AI Costs More Than The People It Replaced. By Jemma Green in Forbes.
The present moment looks like this: companies cutting human labour to fund artificial intelligence that currently costs more than the labour it replaces, in pursuit of productivity gains that most studies cannot yet verify, at a pace that is exhausting annual budgets in weeks. …
The technology that was supposed to make human labour obsolete is, at this moment, more expensive than the humans it was meant to replace. Companies are laying off workers to fund the very AI tools that cost more than the workers they just let go. …
Uber’s CTO, recently disclosed that the company burned through its entire 2026 AI coding budget in four months. By March, 84 percent of Uber’s engineers had adopted Claude Code, and roughly 70 percent of committed code now originates with AI. The usage was enormous. The corresponding value was murkier. Uber’s COO and President, Andrew Macdonald, conceded publicly that token usage didn’t seem to correlate directly with useful features shipped to users. …
When a resource becomes cheap enough to waste, people waste it without a second thought. When it becomes expensive enough to matter, they develop a sudden, fervent interest in efficiency. Artificial intelligence appears to be hurtling toward that same reckoning — except the waste is measured in billions, and it arrives on a heavy monthly invoice. …

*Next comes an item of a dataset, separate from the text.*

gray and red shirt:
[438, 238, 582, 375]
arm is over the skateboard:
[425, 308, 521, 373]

For a long time, the working assumption was that costs were falling. Per-token prices have indeed dropped, and Gartner forecasts that running the largest models could be nearly ninety per cent cheaper by 2030. The catch is that consumption has scaled faster than prices have fallen. A study by Faros AI found that “code churn,” lines of code deleted versus lines added, increased by more than 800% under high AI adoption. More tokens in, more work thrown away.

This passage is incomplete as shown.